● **PASSAGE**:
>>

The asymmetric unit of the title compound contains one 4-aminopyridinium cation, one 4-nitrobenzoate anion and one 4-nitrobenzoic acid molecule. A proton transfer from the carboxyl group of 4-nitrobenzoic acid to atom N2 of 4-aminopyridine resulted in the formation of ions. This lead to the widening of C8—N2—C12 angle of the pyridine ring to 120.86 (9)°, compared to 115.25 (13)° in the unprotonated 4-aminopyridine (Anderson et al., 2005). This type of protonation is observed in various 4-aminopyridine acid complexes (Bhattacharya et al., 1994; Karle et al., 2003). The bond lengths and angles of the 4-aminopyridne are comparable to the values reported earlier for 4-aminopyridine (Chao & Schempp, 1977; Anderson et al., 2005). The bond lengths and angles of the 4-nitrobenzoic acid is found to be normal(Andrau & White, 2003).

The dihedral angle between the benzene rings of 4-nitrobenzoic acid (C1A-C6A) and 4-nitrobenzoate (C1B-C6B) units is 6.62 (5)°. The pyridine (N2/C8—C12) ring forms dihedral angles of 64.70 (5)° and 70.37 (5)°, respectively, with the C1A-C6A and C1B-C6B rings.

<<

● **WHAT IS REQUIRED**: Render this sentence from the crystal structure passage above in Spanish: "The dihedral angle between the benzene rings of 4-nitrobenzoic acid (C1A-C6A) and 4-nitrobenzoate (C1B-C6B) units is 6.62 (5)°."

● **SUPPLIED MATERIAL**:
>>

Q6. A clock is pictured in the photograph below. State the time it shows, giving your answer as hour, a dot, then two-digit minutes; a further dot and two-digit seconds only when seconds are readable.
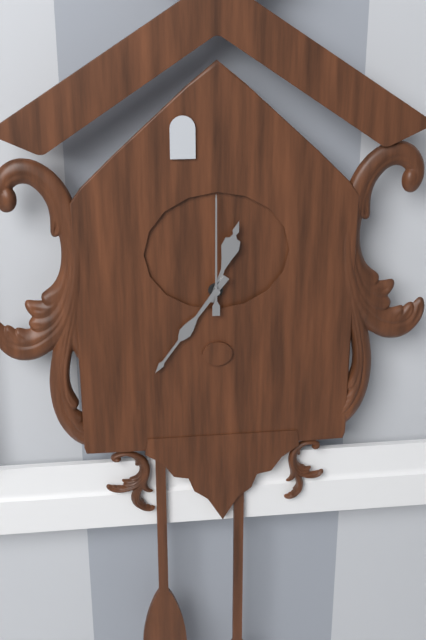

<<

● **ANSWER IN FULL**: El ángulo diedro entre los anillos bencénicos de las unidades de ácido 4-nitrobenzoico (C1A-C6A) y de 4-nitrobenzoato (C1B-C6B) es de 6,62 (5)°.